___ ФРАГМЕНТ ТЕКСТА

Сведения об образовательной организации

11/11/2014 VII Международная научная интернет-конференция "Общество, общности, человек : в поисках "вечного мира"

Мещерина Е.Г.

СЕРЕБРЯНЫЙ ВЕК В ФИЛОСОФИИ  КУЛЬТУРЫ  Ф. А. СТЕПУНА: ИДЕИ, АТМОСФЕРА, «ДУХОВНЫЕ ПОРТРЕТЫ» 

 Москва, Россия
malero1410@mail.ru

В статье с красивым и одновременно печальным названием «Русский звездопад» архиепископ Иоанн Сан-Францисский указывает на главный источник, питающий в течение долгих эмигрантских лет творческую энергию Ф.А. Степуна (1884 – 1965), памяти которого посвящена статья. Мощь и интеллектуальный блеск русской религиозной философии Серебряного века, «заряженной мыслью Владимира Соловьева», были пронесены им через самые тяжелые испытания, выпавшие его поколению. В чине прапорщика Степун участвовал в боевых действиях на фронтах 1-й мировой войны, был захвачен водоворотом революционных событий (проэсеровские симпатии, тесное общение с Б.В. Савинковым, работа в военном министерстве при правительстве Керенского) и в 1922 г. с группой Бердяева выслан из России за участие в сборнике «Освальд Шпенглер и Закат Европы»[1]. Но «и в старости своей твердо и величаво» он нес творческий блеск российского Серебряного века «сквозь толщу германской современной интеллектуальной жизни», «являя в Германии последние звуки этого века»[2].

______

* _ЗАДАНИЯ_
a – Определите, согласуется ли с текстом о Степуне каждое из утверждений (i), (ii), (iii). На каждое ответьте «да» или «нет» и приведите точную цитату, которая решает вопрос.
(i) В 1922 году Степун был выслан из России.
(ii) Статью «Русский звездопад» написал Бердяев.
(iii) В Первую мировую войну Степун воевал в чине прапорщика.
b – Пожалуйста, перепишите из текста о Степуне без изменений всё, что идёт от слов «Сведения об образовательной» и до слов «Мещерина Е.Г.».
Данные, приведённые далее, взяты из другого источника.

___ ПРИВЕДЁННЫЕ ДАННЫЕ

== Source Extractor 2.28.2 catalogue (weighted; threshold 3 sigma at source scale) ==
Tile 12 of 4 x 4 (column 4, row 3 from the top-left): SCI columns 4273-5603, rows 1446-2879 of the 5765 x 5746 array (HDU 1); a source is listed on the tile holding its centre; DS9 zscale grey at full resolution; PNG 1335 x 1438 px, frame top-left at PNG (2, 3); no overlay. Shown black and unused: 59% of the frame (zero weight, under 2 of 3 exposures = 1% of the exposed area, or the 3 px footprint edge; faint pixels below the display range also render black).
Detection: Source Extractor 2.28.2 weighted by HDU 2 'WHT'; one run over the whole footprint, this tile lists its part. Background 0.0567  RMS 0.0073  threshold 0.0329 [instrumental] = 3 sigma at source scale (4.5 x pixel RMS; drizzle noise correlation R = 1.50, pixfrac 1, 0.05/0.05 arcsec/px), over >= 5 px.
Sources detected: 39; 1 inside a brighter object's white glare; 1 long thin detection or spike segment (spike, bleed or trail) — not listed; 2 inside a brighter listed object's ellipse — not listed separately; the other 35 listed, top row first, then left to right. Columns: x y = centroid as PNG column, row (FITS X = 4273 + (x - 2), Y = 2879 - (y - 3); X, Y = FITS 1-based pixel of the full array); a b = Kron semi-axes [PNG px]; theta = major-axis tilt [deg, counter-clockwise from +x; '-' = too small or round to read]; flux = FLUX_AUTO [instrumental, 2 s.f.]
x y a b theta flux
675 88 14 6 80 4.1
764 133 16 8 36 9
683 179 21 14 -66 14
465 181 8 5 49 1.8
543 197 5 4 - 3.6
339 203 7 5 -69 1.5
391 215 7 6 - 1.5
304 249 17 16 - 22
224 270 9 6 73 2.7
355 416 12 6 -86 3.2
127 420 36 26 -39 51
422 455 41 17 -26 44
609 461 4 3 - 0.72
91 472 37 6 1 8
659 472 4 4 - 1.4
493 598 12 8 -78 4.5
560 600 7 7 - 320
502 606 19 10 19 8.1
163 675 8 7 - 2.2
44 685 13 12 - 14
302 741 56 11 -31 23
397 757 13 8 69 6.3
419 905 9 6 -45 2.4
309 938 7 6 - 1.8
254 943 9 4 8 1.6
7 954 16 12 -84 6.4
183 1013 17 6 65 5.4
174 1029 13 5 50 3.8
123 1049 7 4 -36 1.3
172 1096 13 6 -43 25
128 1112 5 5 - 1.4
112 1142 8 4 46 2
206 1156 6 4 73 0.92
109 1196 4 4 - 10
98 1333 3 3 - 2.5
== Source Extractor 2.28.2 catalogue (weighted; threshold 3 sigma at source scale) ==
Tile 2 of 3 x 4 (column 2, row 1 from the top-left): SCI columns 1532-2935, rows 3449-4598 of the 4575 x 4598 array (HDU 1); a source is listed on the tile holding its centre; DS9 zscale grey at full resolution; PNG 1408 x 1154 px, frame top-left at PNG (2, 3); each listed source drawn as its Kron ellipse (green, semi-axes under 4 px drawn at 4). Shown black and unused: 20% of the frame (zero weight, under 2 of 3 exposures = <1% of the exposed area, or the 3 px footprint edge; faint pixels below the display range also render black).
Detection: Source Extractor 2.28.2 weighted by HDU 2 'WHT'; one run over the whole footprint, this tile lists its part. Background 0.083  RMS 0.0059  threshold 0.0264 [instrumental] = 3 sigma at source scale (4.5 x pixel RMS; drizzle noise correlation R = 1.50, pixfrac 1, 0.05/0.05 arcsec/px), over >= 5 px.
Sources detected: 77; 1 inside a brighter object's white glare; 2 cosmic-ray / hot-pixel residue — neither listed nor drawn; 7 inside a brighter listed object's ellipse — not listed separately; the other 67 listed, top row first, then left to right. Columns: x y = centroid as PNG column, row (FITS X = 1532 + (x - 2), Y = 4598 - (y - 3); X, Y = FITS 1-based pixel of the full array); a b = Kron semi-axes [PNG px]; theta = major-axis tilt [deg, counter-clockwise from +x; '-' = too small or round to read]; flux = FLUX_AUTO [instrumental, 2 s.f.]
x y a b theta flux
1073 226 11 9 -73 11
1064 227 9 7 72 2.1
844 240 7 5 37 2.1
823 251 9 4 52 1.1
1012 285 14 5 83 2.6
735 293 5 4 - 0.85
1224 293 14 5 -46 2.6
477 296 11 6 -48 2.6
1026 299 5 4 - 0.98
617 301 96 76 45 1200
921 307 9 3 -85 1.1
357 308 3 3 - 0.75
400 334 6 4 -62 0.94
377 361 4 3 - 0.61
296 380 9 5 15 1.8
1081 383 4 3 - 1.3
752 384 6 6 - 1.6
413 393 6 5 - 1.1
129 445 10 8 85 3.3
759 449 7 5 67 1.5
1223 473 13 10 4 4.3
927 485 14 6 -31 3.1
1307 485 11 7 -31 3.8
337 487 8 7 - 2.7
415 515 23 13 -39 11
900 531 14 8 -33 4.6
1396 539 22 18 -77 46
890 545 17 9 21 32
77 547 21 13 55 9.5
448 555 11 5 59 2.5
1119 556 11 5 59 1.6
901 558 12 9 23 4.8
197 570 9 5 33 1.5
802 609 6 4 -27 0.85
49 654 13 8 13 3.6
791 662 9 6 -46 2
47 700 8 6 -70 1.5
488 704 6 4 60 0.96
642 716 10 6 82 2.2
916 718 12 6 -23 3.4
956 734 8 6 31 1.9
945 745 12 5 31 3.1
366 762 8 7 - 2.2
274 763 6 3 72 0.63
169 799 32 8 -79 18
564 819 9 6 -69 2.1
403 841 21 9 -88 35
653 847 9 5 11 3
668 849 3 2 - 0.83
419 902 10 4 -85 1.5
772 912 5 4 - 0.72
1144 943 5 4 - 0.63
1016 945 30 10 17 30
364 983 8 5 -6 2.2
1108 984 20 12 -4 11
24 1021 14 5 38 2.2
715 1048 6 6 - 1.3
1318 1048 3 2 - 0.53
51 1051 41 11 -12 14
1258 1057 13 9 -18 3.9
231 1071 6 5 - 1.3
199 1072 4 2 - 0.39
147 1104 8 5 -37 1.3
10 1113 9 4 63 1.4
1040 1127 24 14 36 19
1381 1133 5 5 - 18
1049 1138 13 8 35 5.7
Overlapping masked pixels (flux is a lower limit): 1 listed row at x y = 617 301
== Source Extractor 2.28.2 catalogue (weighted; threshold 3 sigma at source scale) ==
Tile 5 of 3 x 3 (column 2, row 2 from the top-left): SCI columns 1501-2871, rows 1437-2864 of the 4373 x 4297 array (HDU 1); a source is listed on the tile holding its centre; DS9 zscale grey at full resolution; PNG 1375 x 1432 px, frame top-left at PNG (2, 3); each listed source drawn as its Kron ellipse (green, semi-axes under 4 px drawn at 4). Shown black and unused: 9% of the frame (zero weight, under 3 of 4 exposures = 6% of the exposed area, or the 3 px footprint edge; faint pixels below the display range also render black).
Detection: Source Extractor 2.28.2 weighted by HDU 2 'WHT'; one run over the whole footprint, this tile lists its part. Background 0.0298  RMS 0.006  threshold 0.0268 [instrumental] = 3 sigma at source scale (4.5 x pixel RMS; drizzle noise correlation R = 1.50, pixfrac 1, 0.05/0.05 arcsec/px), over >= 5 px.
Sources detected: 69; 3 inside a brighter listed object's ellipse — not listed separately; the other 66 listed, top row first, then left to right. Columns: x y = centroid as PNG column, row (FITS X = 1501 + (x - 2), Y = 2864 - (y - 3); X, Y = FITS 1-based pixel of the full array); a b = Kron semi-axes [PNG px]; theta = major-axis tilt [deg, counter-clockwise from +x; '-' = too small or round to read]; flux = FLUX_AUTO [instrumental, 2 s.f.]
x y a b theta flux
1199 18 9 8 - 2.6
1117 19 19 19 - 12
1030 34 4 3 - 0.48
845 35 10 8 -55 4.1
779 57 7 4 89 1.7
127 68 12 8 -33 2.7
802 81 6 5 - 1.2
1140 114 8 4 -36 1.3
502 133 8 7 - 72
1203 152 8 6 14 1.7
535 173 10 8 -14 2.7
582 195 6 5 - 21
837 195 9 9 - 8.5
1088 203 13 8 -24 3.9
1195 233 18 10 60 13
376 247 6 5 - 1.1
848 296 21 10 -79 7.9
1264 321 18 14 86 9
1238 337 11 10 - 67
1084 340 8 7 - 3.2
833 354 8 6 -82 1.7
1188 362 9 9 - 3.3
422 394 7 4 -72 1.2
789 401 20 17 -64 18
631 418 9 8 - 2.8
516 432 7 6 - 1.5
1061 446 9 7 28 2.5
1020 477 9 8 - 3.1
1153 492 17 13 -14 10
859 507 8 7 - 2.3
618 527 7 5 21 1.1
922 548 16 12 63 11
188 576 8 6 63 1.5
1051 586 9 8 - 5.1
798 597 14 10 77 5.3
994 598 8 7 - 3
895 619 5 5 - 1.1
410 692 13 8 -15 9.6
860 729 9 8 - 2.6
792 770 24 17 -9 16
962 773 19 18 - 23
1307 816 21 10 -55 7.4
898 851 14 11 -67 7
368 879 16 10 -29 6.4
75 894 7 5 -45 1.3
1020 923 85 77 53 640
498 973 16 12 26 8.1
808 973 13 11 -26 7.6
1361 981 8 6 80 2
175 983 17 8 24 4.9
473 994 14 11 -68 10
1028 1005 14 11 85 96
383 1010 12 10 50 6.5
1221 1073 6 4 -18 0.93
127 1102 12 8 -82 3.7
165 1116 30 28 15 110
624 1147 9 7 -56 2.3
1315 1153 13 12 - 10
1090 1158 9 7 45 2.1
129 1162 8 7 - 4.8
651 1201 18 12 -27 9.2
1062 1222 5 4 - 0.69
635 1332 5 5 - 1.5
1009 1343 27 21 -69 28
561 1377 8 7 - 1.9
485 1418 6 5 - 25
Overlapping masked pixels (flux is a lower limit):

______

* _ОТВЕТЫ К ЗАДАНИЯМ_
a –
(i) Да: «в 1922 г. с группой Бердяева выслан из России».
(ii) Нет: «В статье с красивым и одновременно печальным названием «Русский звездопад» архиепископ Иоанн Сан-Францисский указывает».
(iii) Да: «В чине прапорщика Степун участвовал в боевых действиях на фронтах 1-й мировой войны».

b –
Сведения об образовательной организации

11/11/2014 VII Международная научная интернет-конференция "Общество, общности, человек : в поисках "вечного мира"

Мещерина Е.Г.